— Begin Material for this exercise —

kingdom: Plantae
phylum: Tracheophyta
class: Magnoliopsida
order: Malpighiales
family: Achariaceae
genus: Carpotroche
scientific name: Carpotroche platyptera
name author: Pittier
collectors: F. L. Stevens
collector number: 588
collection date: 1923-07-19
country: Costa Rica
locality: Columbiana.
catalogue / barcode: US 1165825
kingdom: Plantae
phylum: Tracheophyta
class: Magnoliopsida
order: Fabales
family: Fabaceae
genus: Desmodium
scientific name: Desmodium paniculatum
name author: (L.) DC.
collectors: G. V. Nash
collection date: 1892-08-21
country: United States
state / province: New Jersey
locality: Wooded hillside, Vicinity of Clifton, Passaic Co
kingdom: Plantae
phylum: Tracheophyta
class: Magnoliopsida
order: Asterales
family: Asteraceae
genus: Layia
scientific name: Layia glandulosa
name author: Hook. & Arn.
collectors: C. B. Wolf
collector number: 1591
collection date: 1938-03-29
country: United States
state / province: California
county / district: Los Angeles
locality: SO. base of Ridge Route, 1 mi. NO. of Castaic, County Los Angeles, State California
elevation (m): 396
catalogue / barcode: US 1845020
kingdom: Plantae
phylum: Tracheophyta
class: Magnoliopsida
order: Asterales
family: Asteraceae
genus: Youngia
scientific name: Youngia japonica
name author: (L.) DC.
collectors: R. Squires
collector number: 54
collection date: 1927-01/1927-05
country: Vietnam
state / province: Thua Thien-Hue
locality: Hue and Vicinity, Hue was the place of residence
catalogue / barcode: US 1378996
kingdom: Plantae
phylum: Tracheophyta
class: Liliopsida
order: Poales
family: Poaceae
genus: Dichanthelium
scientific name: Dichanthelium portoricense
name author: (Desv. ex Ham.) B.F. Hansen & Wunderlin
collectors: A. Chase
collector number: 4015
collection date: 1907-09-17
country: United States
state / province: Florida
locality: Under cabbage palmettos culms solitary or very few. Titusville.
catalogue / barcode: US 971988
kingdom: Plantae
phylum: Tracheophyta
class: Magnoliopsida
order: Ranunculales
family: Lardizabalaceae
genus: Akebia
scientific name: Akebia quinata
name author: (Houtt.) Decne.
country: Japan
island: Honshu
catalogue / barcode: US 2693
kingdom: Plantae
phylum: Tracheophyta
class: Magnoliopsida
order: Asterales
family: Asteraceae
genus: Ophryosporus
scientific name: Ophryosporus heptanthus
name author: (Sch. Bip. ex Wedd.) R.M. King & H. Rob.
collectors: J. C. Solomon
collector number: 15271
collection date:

— End Material for this exercise —

- Directive
Reproduce every one of the entries above, line for line, with no changes.

- Solution to this task
kingdom: Plantae
phylum: Tracheophyta
class: Magnoliopsida
order: Malpighiales
family: Achariaceae
genus: Carpotroche
scientific name: Carpotroche platyptera
name author: Pittier
collectors: F. L. Stevens
collector number: 588
collection date: 1923-07-19
country: Costa Rica
locality: Columbiana.
catalogue / barcode: US 1165825
kingdom: Plantae
phylum: Tracheophyta
class: Magnoliopsida
order: Fabales
family: Fabaceae
genus: Desmodium
scientific name: Desmodium paniculatum
name author: (L.) DC.
collectors: G. V. Nash
collection date: 1892-08-21
country: United States
state / province: New Jersey
locality: Wooded hillside, Vicinity of Clifton, Passaic Co
kingdom: Plantae
phylum: Tracheophyta
class: Magnoliopsida
order: Asterales
family: Asteraceae
genus: Layia
scientific name: Layia glandulosa
name author: Hook. & Arn.
collectors: C. B. Wolf
collector number: 1591
collection date: 1938-03-29
country: United States
state / province: California
county / district: Los Angeles
locality: SO. base of Ridge Route, 1 mi. NO. of Castaic, County Los Angeles, State California
elevation (m): 396
catalogue / barcode: US 1845020
kingdom: Plantae
phylum: Tracheophyta
class: Magnoliopsida
order: Asterales
family: Asteraceae
genus: Youngia
scientific name: Youngia japonica
name author: (L.) DC.
collectors: R. Squires
collector number: 54
collection date: 1927-01/1927-05
country: Vietnam
state / province: Thua Thien-Hue
locality: Hue and Vicinity, Hue was the place of residence
catalogue / barcode: US 1378996
kingdom: Plantae
phylum: Tracheophyta
class: Liliopsida
order: Poales
family: Poaceae
genus: Dichanthelium
scientific name: Dichanthelium portoricense
name author: (Desv. ex Ham.) B.F. Hansen & Wunderlin
collectors: A. Chase
collector number: 4015
collection date: 1907-09-17
country: United States
state / province: Florida
locality: Under cabbage palmettos culms solitary or very few. Titusville.
catalogue / barcode: US 971988
kingdom: Plantae
phylum: Tracheophyta
class: Magnoliopsida
order: Ranunculales
family: Lardizabalaceae
genus: Akebia
scientific name: Akebia quinata
name author: (Houtt.) Decne.
country: Japan
island: Honshu
catalogue / barcode: US 2693
kingdom: Plantae
phylum: Tracheophyta
class: Magnoliopsida
order: Asterales
family: Asteraceae
genus: Ophryosporus
scientific name: Ophryosporus heptanthus
name author: (Sch. Bip. ex Wedd.) R.M. King & H. Rob.
collectors: J. C. Solomon
collector number: 15271
collection date:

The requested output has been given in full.